This time your job is to fill a sequence of N positive integers into a spiral matrix in non-increasing order. A spiral matrix is filled in from the first element at the upper-left corner, then move in a clockwise spiral. The matrix has m rows and n columns, where m and n satisfy the following: m×n must be equal to N; m≥n; and m−n is the minimum of all the possible values.
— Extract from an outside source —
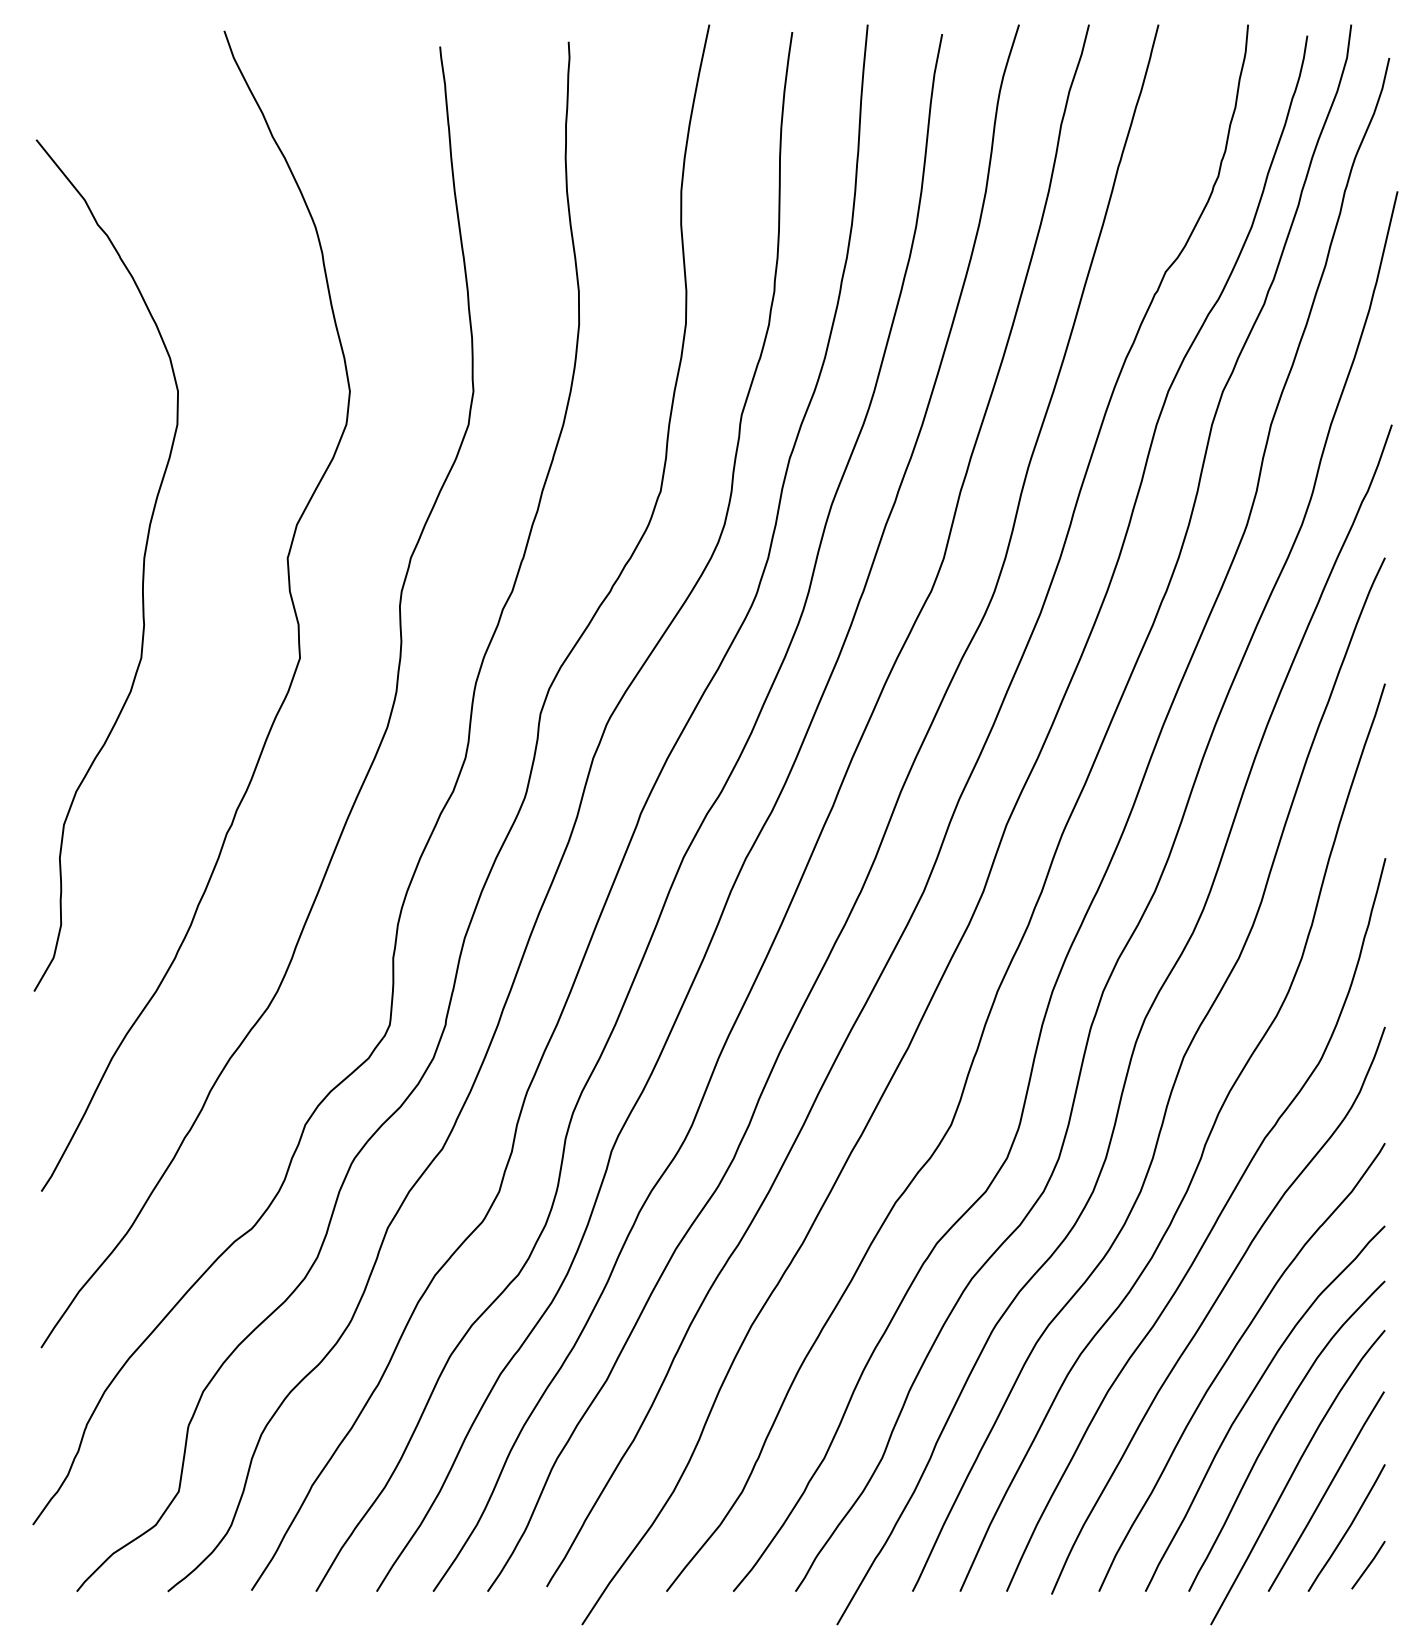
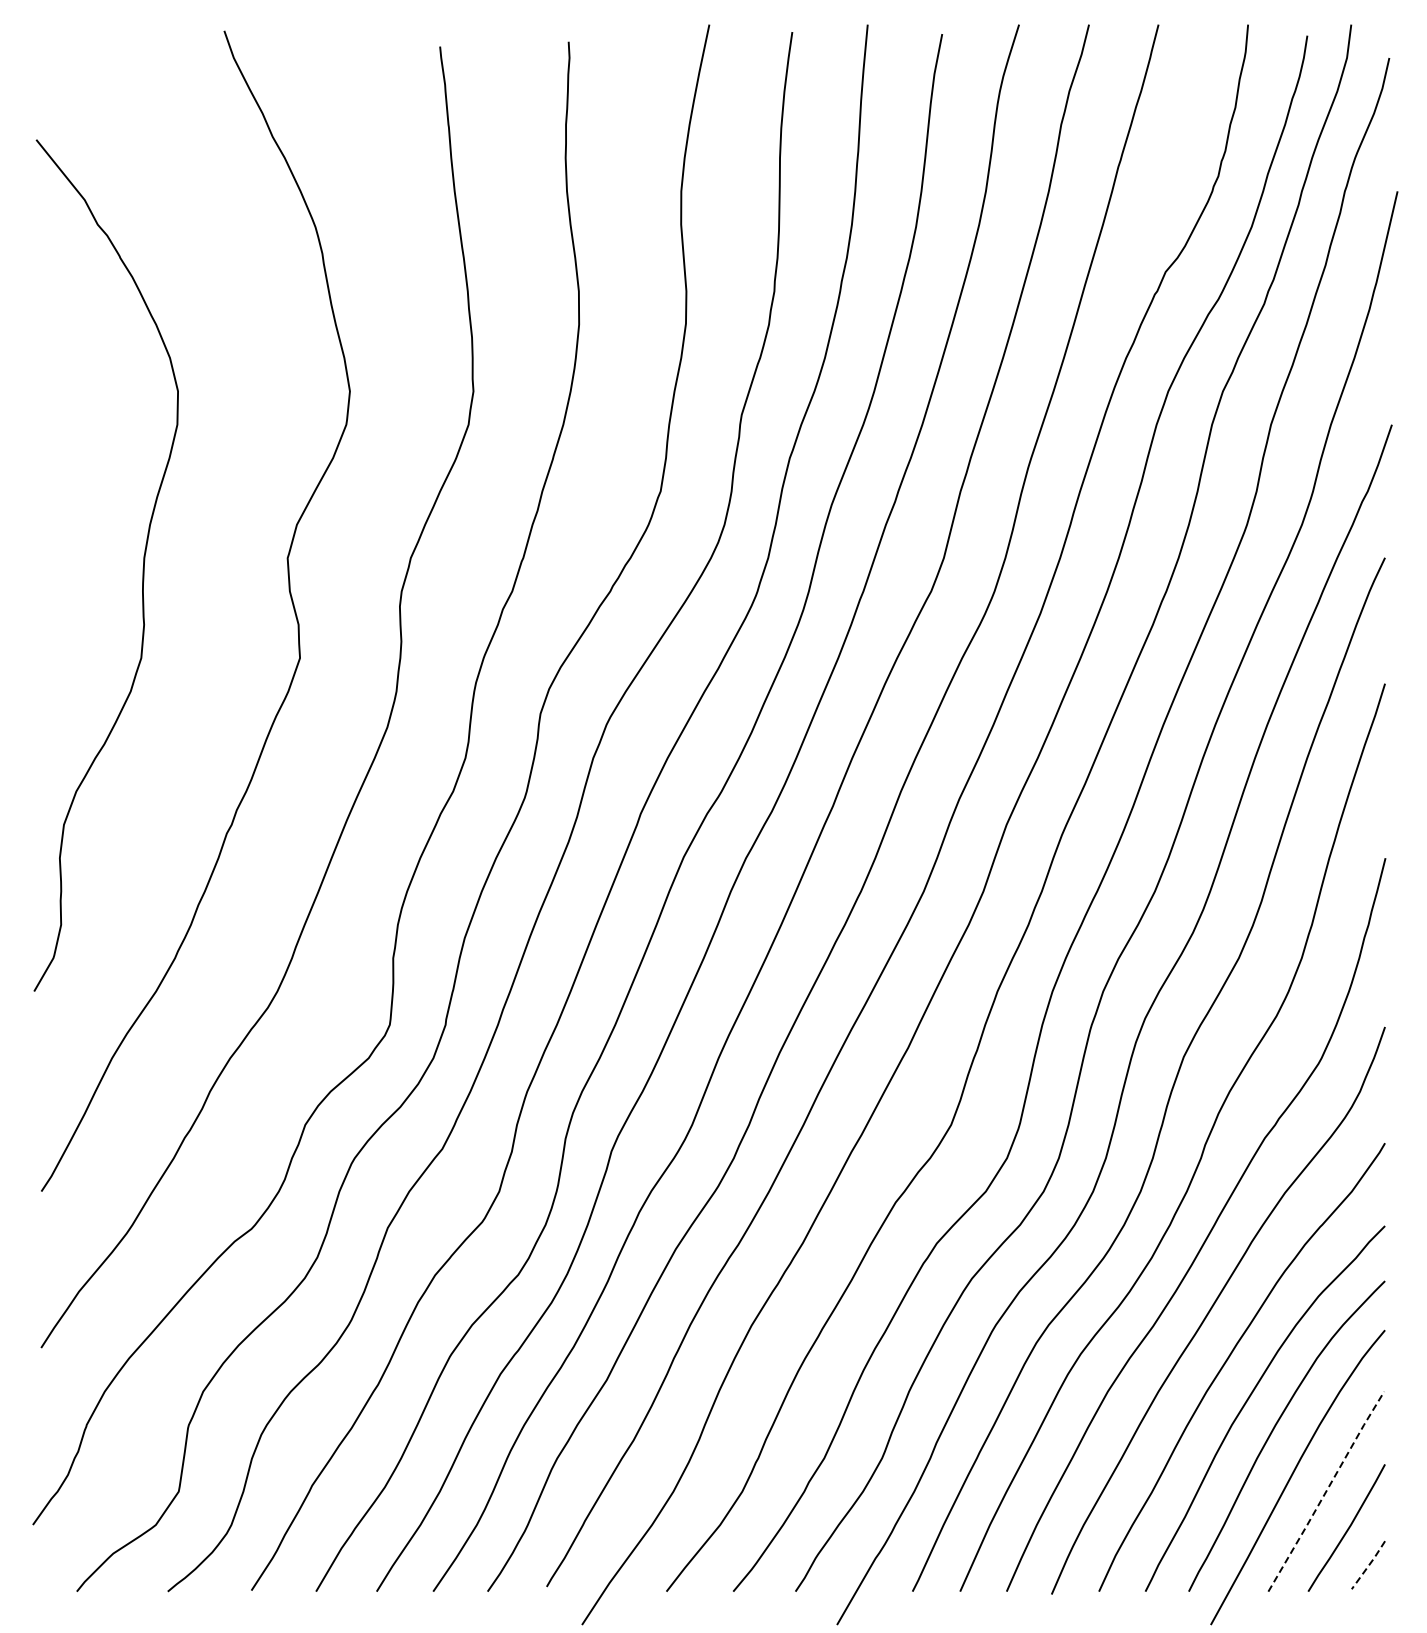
line at (1326, 1491): solid -> dashed
line at (1368, 1565): solid -> dashed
Each input file contains one test case. For each case, the first line gives a positive integer N. Then the next line contains N positive integers to be filled into the spiral matrix. All the numbers are no more than 104. The numbers in a line are separated by spaces.
Output Specification:
For each test case, output the resulting matrix in m lines, each contains n numbers. There must be exactly 1 space between two adjacent numbers, and no extra space at the end of each line.
12
37 76 20 98 76 42 53 95 60 81 58 93
Sample Output:
98 95 93
42 37 81
53 20 76
58 60 76
#include<iostream>
#include<algorithm>
#include<math.h>
using namespace std;
const int N = 10010;
int n;
int ipt[N], otpt[110][110];
bool st[110][110];
//寻找合适的列数
int find(int num)
{
int t = sqrt(num);
while(num % t != 0 && t >= 1)
t --;
return t;
}
bool cmp(int a, int b)
{
return a > b;
}
int main()
{
cin >> n;
for(int i = 0; i < n; i ++ ) cin >> ipt[i];
int col = find(n);
int row = n / col;
sort(ipt, ipt + n, cmp);
//l表示行,m表示列
int k = 0, l = 0, m = 0;
while(k < n)
{
while(m < col && !st[l][m])
{
//cout << l << ' ' << m << ' ' << ipt[k] << endl;
otpt[l][m] = ipt[k ++];
st[l][m ++] = true;
}
m --, l ++;
while(l < row && !st[l][m])
{
// cout << l << ' ' << m << ' ' << ipt[k] << endl;
otpt[l][m] = ipt[k ++];
st[l ++][m] = true;
}
l --, m --;
while(m >= 0 && !st[l][m])
{
// cout << l << ' ' << m << ' ' << ipt[k] << endl;
otpt[l][m] = ipt[k ++];
st[l][m --] = true;
}
m ++, l --;
while(l > 0 && !st[l][m])
{
//cout << l << ' ' << m << ' ' << ipt[k] << endl;
otpt[l][m] = ipt[k ++];
st[l --][m] = true;
}
l ++, m ++;
}
for(int i = 0; i < row; i ++)
{
cout << otpt[i][0];
for(int j = 1; j < col; j ++)
cout << ' ' << otpt[i][j];
cout << endl;
}
}